I’m having a hard time dealing with the reality that it’s already June, I mean July. See what I mean?
Great thing about summer in any small town, at least the ones I’ve frequented, is July and August are always party months.
Celebrations abound and there is enough to keep any calendar full for some time to come.
That being said, people still associating the town’s flagship Ladysmith Days with the August long weekend take note — the celebration has been moved to August 13 and 14. There is a full slate of activities planned, so stay updated on all the action at www.ladysmithdays.com. It’s a huge community initiative that this year has had to rely more heavily on local donations after they received only a slice of what they normally get in grants.
It is a lot of work that goes into it so be sure to thank the organizers, volunteers and local businesses who make it all possible.
While Ladysmith Days may be at the forefront of a lot of people’s minds, keep in mind there is a lot of stuff going on in the coming weeks.
From the Bluegrass Extravaganza in Chemainus and British Car Show at Transfer Beach on July 16 and 17 respectively, to the numerous outdoor concerts and markets, there is no shortage of things to do.
While we are on the subject of festivals, it was brought up at a recent council meeting people are still bringing their dogs to local festivals. This is a no-no by the city’s standards, so this is your reminder to please leave Fido at home when you head out for a day of fun in the sun.
The Town of Ladysmith has released its annual report. It has a lot of insightful information and it highlights what most already know, 2010 was a crazy year for this town in terms of building and infrastructure. Check it out at the town’s website, www.ladysmith.ca under city hall/bylaws, forms, permits and reports. It can be difficult to find, I had trouble, but it is worth the navigation. Hopefully when the town’s new website is launched, it will make it a bit easier.
The report is up for discussion on July 18 at the regular council meeting. And don’t forget the next night is the Town Hall meeting which will offer the chance to address your concerns.
I attended the building of the new Brown Drive Kin Park on July 8. Even at 11:30 a.m. it was nice to see such a great turnout of volunteers willing to lend some muscle and expertise to the park. It also gives you an appreciation of the amount of planning and work that goes in to see a park get built literally from the ground up — through fundraising and building.

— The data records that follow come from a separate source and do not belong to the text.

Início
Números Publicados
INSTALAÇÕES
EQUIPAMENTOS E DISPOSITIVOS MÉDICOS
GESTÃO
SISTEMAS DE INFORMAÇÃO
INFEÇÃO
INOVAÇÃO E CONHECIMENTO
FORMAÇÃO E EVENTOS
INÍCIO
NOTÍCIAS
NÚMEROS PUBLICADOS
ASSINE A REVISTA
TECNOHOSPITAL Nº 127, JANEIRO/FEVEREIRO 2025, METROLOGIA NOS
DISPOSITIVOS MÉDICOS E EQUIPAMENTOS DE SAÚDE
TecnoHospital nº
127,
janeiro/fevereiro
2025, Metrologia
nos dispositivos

Speaking of parks, under less fanfare and attention, the new kids’ park at Forrest Field is in and according to the town’s top good times official Pat Durban, the ground cover should be going in July 12 and ready for play.
I have had to take my kids to the field to photograph Highlanders games and can tell you what an asset it will be to be able to have a place to keep younger kids entertained for 90 minutes.
A copy of Dolphin was dropped off at the Chronicle the other day. For people who don’t know what the Dolphin is, which included me up until last week, it is a magazine dedicated to the men and women of the Coast Guard Auxiliary. Mentioned on the front page is our own Auxiliary Coast Guard. They were commended for their work on the marina society fire back in January.
I know I am being a bit biased, but I love the picture we have on the front page this week. I went to photograph the volunteers building the new park when I heard the two kids struggling behind me. I turned to find them trying to push each other up the rock.
It was a scene that portrayed such childhood innocence that I couldn’t resist. I shot first and asked questions later, eventually finding one of the kid’s mom who gave me both of their names.
It was a great reminder of one of those cardinal rules of photography that carries over to life: Sometimes you have to turn your focus from your work to see the bigger picture.